Plan of Ashnott Mine From British Mining No.33 © MC Gill

Plan of Ashnott Mine
From British Mining No.33 © MC Gill

This mine is in a limestone reef knoll, which forms the core of a complex anticline which is surrounded by members of the Worston Shale group. The mineralisation was in the form of irregular strings, and in the upper two horizons these were followed with the result that the mine, although of restricted extent, is complex. The lowest levels on the other hand are larger and had wooden rails with strips of iron on their running surfaces.

It is likely that the ramified upper workings, with their small hand-shafts and opencuts, are principally of seventeenth and eighteenth century date, but a lease in The National Archives, dated 1538, gave Thomas Proctor ‘licence to dig take & myne leade aeiore’.

The lower levels, with a more ordered system of haulage and layout, probably date from the 1820s, as does the adit driven from the stream side in Ashnott Wood.
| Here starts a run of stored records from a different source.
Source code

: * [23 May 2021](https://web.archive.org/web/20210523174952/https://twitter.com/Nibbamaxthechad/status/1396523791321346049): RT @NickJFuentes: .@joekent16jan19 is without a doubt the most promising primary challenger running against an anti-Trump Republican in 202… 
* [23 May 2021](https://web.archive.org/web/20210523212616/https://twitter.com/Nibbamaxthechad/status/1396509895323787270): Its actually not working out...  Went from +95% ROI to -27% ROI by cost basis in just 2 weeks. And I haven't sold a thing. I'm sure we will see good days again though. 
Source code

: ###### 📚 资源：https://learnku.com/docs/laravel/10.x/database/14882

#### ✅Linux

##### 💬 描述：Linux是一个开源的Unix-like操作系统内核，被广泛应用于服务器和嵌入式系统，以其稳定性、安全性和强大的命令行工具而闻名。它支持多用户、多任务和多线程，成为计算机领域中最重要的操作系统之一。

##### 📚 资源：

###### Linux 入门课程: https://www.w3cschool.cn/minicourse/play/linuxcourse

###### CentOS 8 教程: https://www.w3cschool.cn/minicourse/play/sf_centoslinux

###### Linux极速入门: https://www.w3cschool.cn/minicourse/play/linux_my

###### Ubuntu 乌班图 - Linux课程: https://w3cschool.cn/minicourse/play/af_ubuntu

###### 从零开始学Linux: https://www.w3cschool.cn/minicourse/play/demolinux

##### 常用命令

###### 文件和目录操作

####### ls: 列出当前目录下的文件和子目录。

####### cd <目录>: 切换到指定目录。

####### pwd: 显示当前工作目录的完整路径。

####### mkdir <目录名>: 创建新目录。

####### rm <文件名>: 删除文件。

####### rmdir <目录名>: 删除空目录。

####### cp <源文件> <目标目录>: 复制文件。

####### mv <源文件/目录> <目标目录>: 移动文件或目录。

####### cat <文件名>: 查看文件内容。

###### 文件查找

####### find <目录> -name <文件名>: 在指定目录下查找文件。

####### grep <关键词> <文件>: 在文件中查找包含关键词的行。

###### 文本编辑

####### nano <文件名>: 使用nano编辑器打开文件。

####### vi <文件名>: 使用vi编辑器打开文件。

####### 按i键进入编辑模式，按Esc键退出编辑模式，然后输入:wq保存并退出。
The mine probably closed during the major slump in the lead trade of 1830, and a report written in 1835, tells us that

“There is a lead mine within the manor, from which a considerable quantity of ore has been obtained, but it is not now wrought, in consequence of the depreciation in the value of lead. There is also a smelt mill near the mine, with an overshot waterwheel, and the requisite apparatus for smelting ore, and which mill etc. belongs to the Lord of the Mannor”.

The reference to the smelt mill being near the mine makes it highly likely that Ashnott is being referred to. At the time, the liberty belonged to Edward Peregrine Towneley, whose family had purchased the Lordship of the Manor from the Duchess of Buccleuch.

The first edition 1/10560 OS map for the area, surveyed in 1847, marks Ashnott as ‘Lead Mines’, which suggests that it was working. But, if so, it was a brief revival.